Cela devrait plaire aux employés. Mais cela heurte deux principes chers aux syndicats : l’équité entre les membres et la reconnaissance de l’ancienneté (les employés des agences qui reviennent au public ne voudront pas recommencer en bas de l’échelle).

Il est vrai qu’à la précédente négociation, les centrales syndicales avaient accepté d’offrir plus aux infirmières. Mais le combat est à refaire pour les indemnités qui récompenseraient les infirmières comblant les besoins urgents. Et un nouveau front s’ouvre pour les primes. Cette fois, Québec veut aider les psychologues du public. Or, l’Alliance du personnel professionnel et technique de la santé et des services sociaux s’y oppose, car elle ne profitera pas de cette hausse.

Et les gestionnaires en santé ? En interview, M. Legault hésitait à dévoiler son jeu. Je décode de ses propos que le PDG de la future Agence de santé devrait avoir plus de pouvoir face aux directions d’établissement, et aussi qu’une réflexion est en cours sur les CMDP, les conseils de médecins, dentistes et pharmaciens qui supervisent la qualité et la pertinence des soins.

En éducation, des tensions semblables s’annoncent. À cause de la pénurie d’enseignants, Québec veut faciliter l’embauche de professeurs non qualifiés. « C’est une mesure temporaire », insiste M. Legault. Mais cela irrite les syndicats d’enseignants qui y voient un manque de respect pour leurs compétences.

Pour les dirigeants des centres de services scolaires, le choc sera plus brutal. Les commissions scolaires ont disparu, mais la décentralisation souhaitée vers les écoles se fait encore attendre.

Le ministre de l’Éducation se bat contre son réseau. Il n’est même pas capable d’obtenir lui-même des données simples comme le taux de redoublement.

La direction des centres de services scolaires critique ouvertement Québec et tient tête au ministre. Pourtant, contrairement aux anciens commissaires, ce sont des non-élus sans mandat populaire.

M. Legault a parlé de ce qui « s’est passé à Montréal », faisant référence au démantèlement de l’équipe volante d’orthophonistes par le centre de services scolaire de Montréal. Il voudrait carrément pouvoir remplacer la direction et la forcer à partager des données.

Décentralisation et reddition de comptes : ce sont les vieux dadas de M. Legault. Il n’a jamais réussi à les implanter. Et à en juger par sa popularité dans les sondages, il n’aura jamais de meilleure chance.

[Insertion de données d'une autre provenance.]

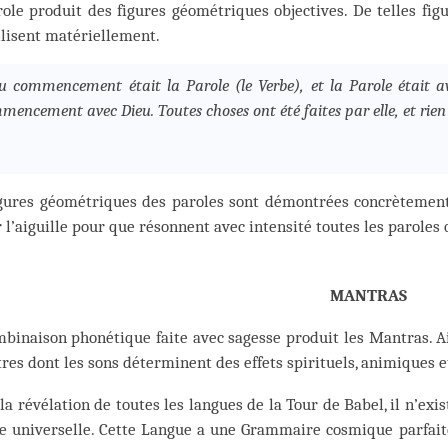
ole produit des figures géométriques objectives. De telles fig
llisent matériellement.
u commencement était la Parole (le Verbe), et la Parole était ave
encement avec Dieu. Toutes choses ont été faites par elle, et rien de
igures géométriques des paroles sont démontrées concrètement 
 l’aiguille pour que résonnent avec intensité toutes les paroles
MANTRAS
binaison phonétique faite avec sagesse produit les Mantras. A
tres dont les sons déterminent des effets spirituels, animiques e
la révélation de toutes les langues de la Tour de Babel, il n’exi
 universelle. Cette Langue a une Grammaire cosmique parfaite.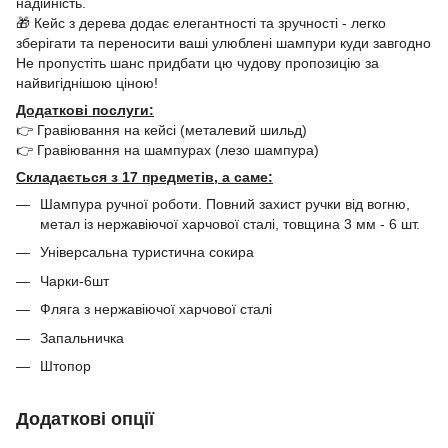
надійність.
🎁 Кейс з дерева додає елегантності та зручності - легко
зберігати та переносити ваші улюблені шампури куди завгодно
Не пропустіть шанс придбати цю чудову пропозицію за
найвигіднішою ціною!
Додаткові послуги:
👉 Гравіювання на кейсі (металевий шильд)
👉 Гравіювання на шампурах (лезо шампура)
Складається з 17 предметів, а саме:
Шампура ручної роботи. Повний захист ручки від вогню,
метал із нержавіючої харчової сталі, товщина 3 мм - 6 шт.
Універсальна туристична сокира
Чарки-6шт
Фляга з нержавіючої харчової сталі
Запальничка
Штопор
Додаткові опції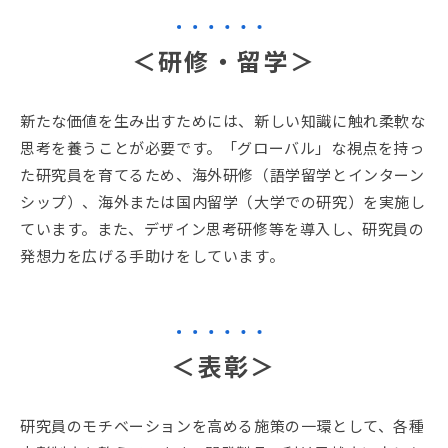
＜研修・留学＞
新たな価値を生み出すためには、新しい知識に触れ柔軟な
思考を養うことが必要です。「グローバル」な視点を持っ
た研究員を育てるため、海外研修（語学留学とインターン
シップ）、海外または国内留学（大学での研究）を実施し
ています。また、デザイン思考研修等を導入し、研究員の
発想力を広げる手助けをしています。
＜表彰＞
研究員のモチベーションを高める施策の一環として、各種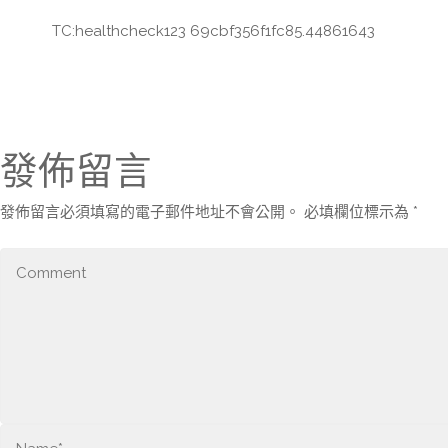
TC:healthcheck123 69cbf356f1fc85.44861643
發佈留言
發佈留言必須填寫的電子郵件地址不會公開。
必填欄位標示為
*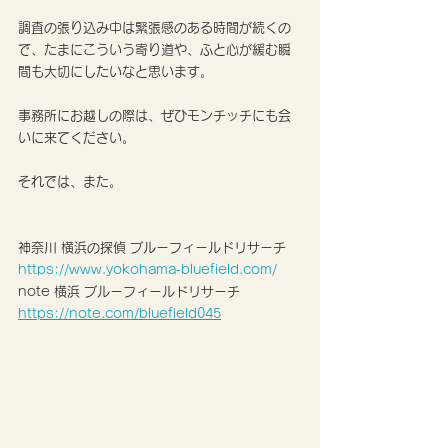
調査の張り込み中は緊張感のある時間が続くの
で、たまにこういう寄り道や、ふと心が緩む瞬
間も大切にしたいなと思います。
事務所にお越しの際は、ぜひモンチッチにも会
いに来てください。
それでは、また。
神奈川 横浜の探偵 ブルーフィールドリサーチ
https://www.yokohama-bluefield.com/
note 横浜 ブルーフィールドリサーチ 
https://note.com/bluefield045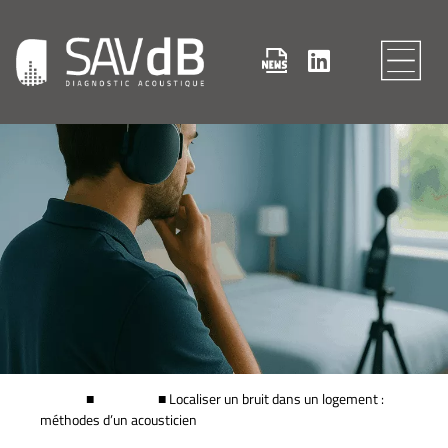
SAV dB
■
Actualités
■
Localiser un bruit dans un logement :
méthodes d’un acousticien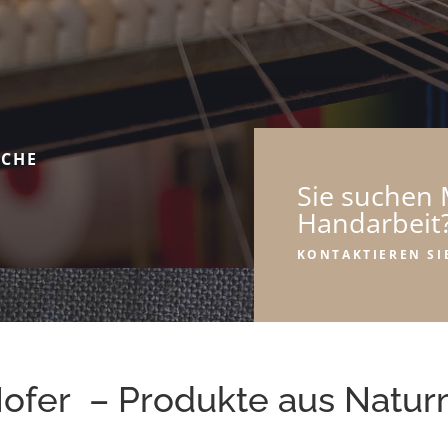
SCHE
Sie suchen M
Handarbeit
KONTAKTIEREN SI
ofer – Produkte aus Naturm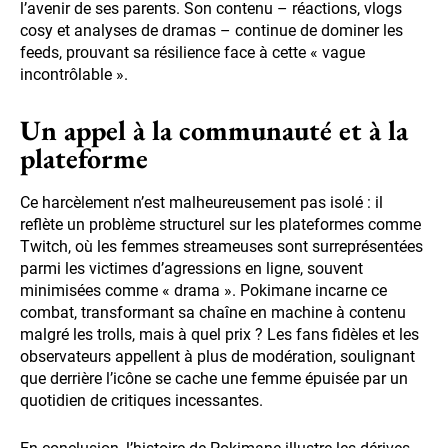
l’avenir de ses parents. Son contenu – réactions, vlogs
cosy et analyses de dramas – continue de dominer les
feeds, prouvant sa résilience face à cette « vague
incontrôlable ».
Un appel à la communauté et à la
plateforme
Ce harcèlement n’est malheureusement pas isolé : il
reflète un problème structurel sur les plateformes comme
Twitch, où les femmes streameuses sont surreprésentées
parmi les victimes d’agressions en ligne, souvent
minimisées comme « drama ». Pokimane incarne ce
combat, transformant sa chaîne en machine à contenu
malgré les trolls, mais à quel prix ? Les fans fidèles et les
observateurs appellent à plus de modération, soulignant
que derrière l’icône se cache une femme épuisée par un
quotidien de critiques incessantes.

En 2018, les syndicats accusaient M. Legault de vouloir démanteler le modèle québécois. Ironiquement, il les affronte aujourd’hui en affirmant protéger les services en pérennisant la façon de les offrir.

Pour ses partisans plus à droite, il récupère une partie oubliée du discours caquiste, celui sur l’efficacité des services de l’État. Et aux centristes, il dit veiller à la qualité des soins et de l’enseignement.

C’est le grand écart de M. Legault, et la bataille de son prochain mandat. Pour la gagner, le « courage » ne suffira pas. Il faudra que tout ce beau monde trouve une façon de ramer dans la même direction. Car après tout, ils disent vouloir la même chose.